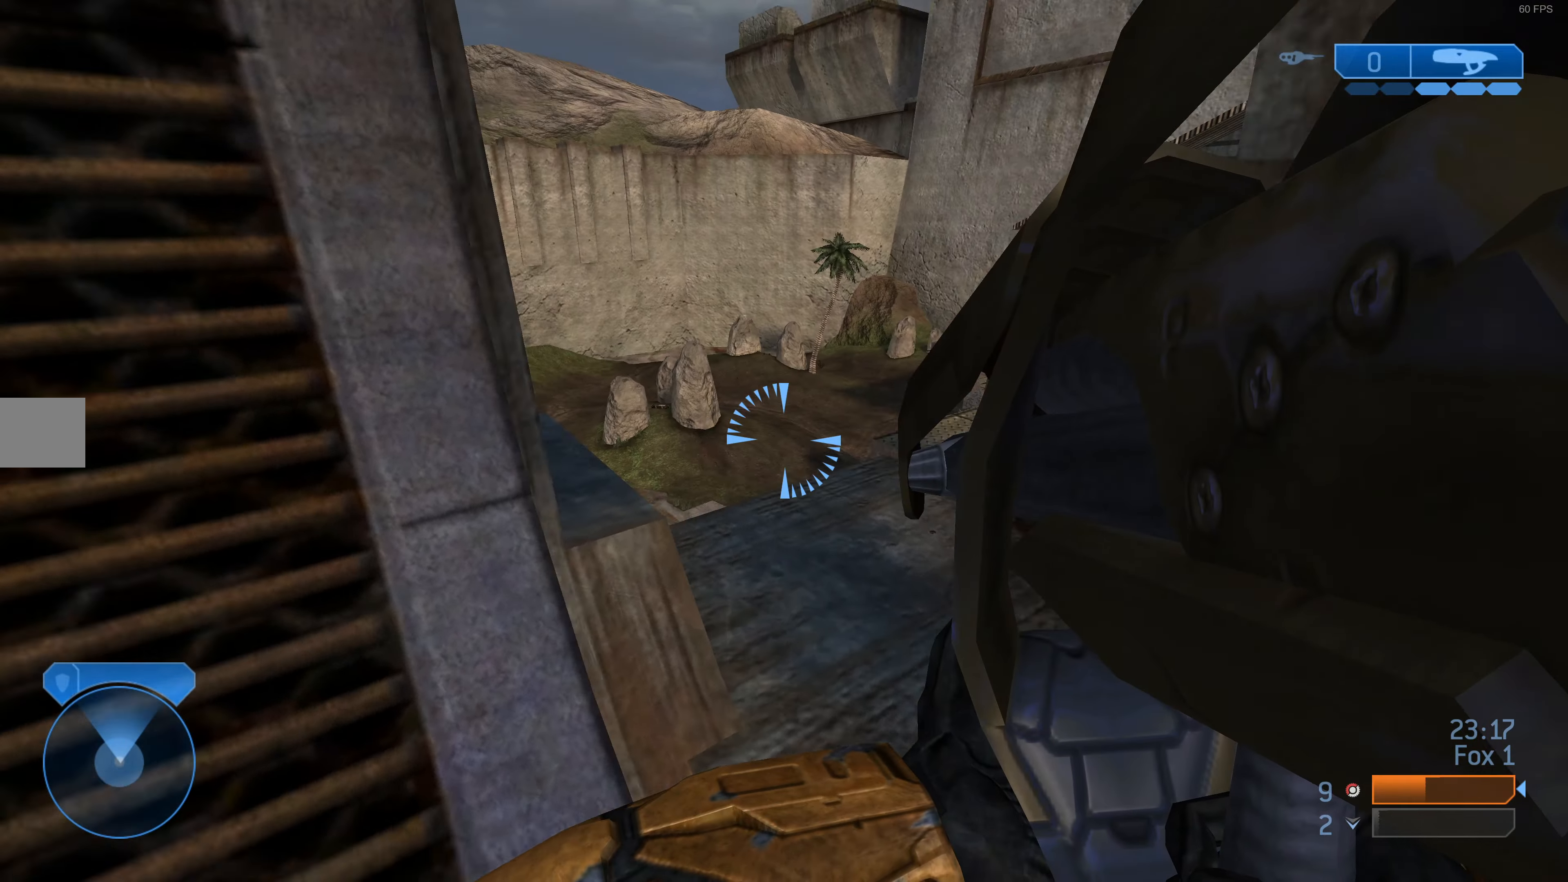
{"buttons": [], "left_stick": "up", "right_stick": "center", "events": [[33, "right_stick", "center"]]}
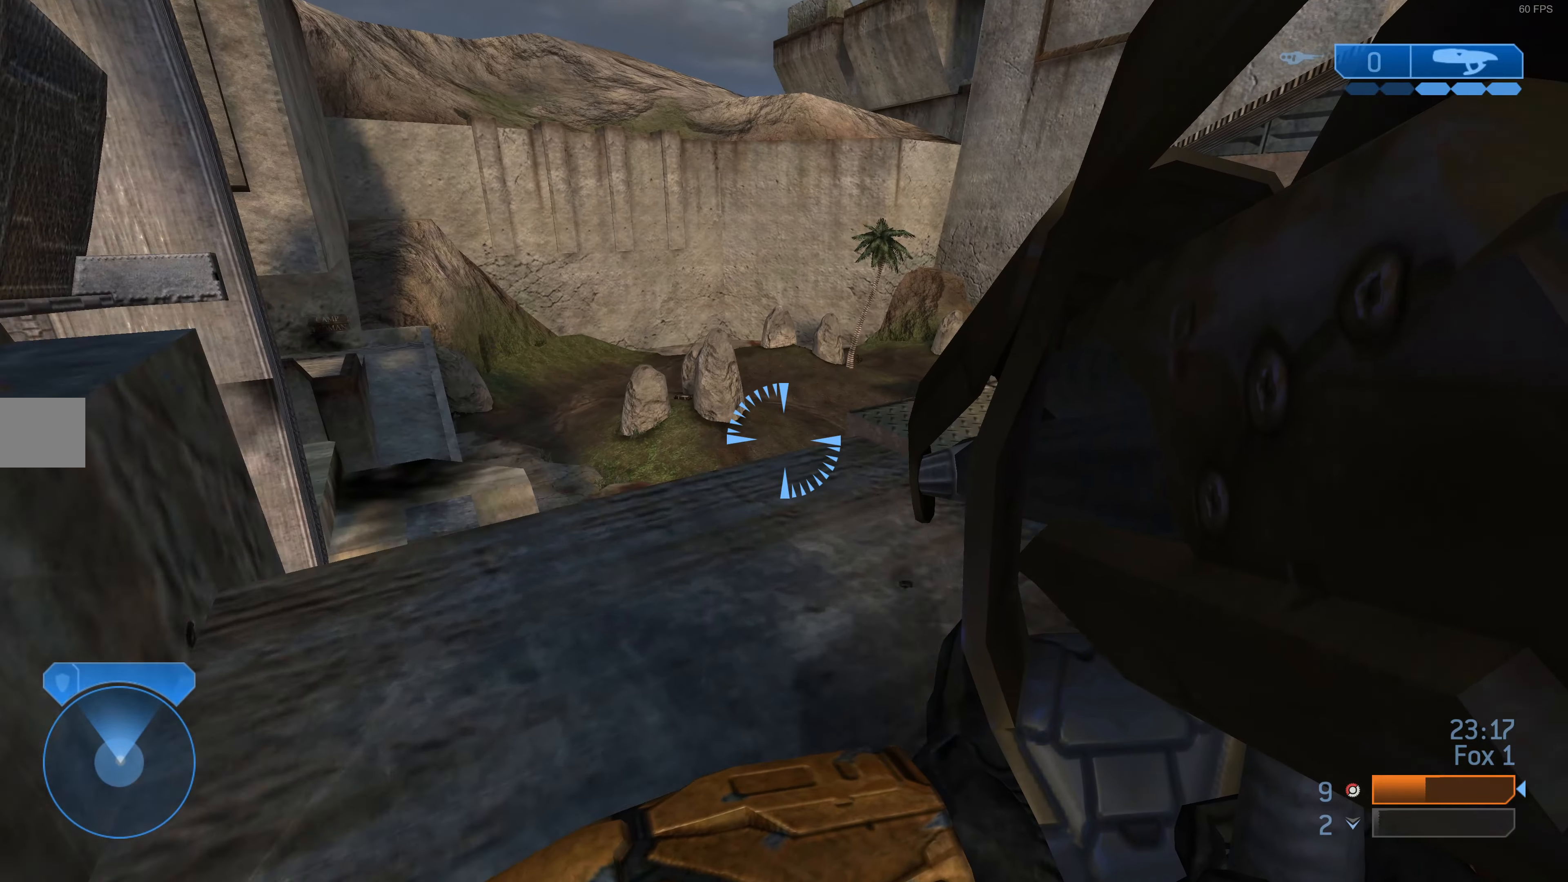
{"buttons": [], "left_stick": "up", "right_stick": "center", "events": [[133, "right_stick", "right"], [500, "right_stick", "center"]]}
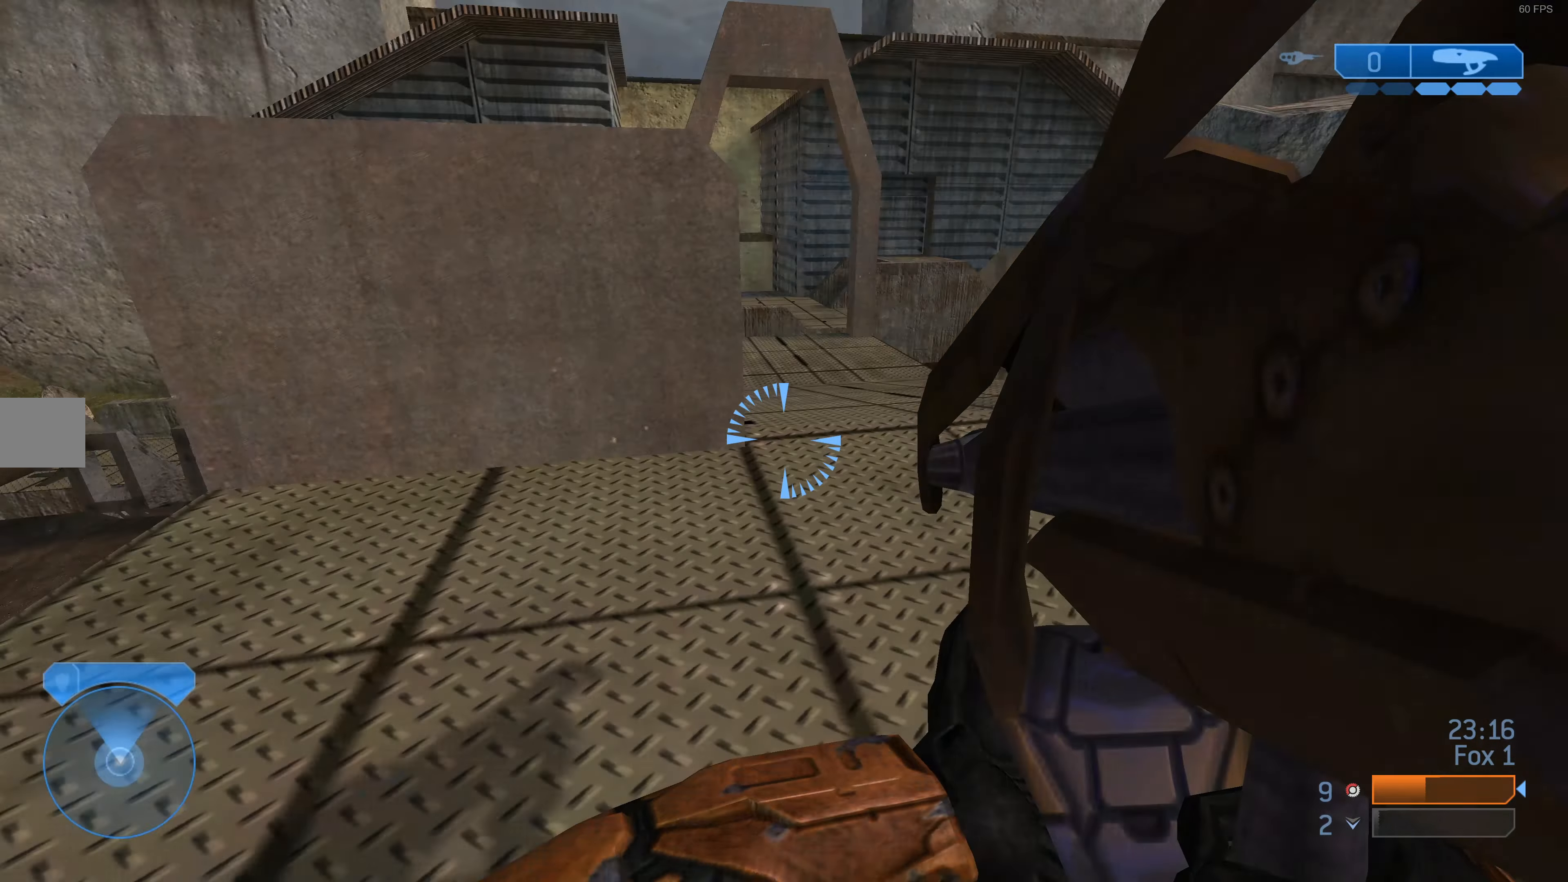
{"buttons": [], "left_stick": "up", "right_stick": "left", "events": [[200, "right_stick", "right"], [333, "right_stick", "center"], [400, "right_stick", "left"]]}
────────────────
Your instructions: Your task is to output the material word for word while leaving out every image.

Your solution:
{"buttons": [], "left_stick": "up", "right_stick": "center", "events": [[33, "right_stick", "center"]]}
{"buttons": [], "left_stick": "up", "right_stick": "center", "events": [[133, "right_stick", "right"], [500, "right_stick", "center"]]}
{"buttons": [], "left_stick": "up", "right_stick": "left", "events": [[200, "right_stick", "right"], [333, "right_stick", "center"], [400, "right_stick", "left"]]}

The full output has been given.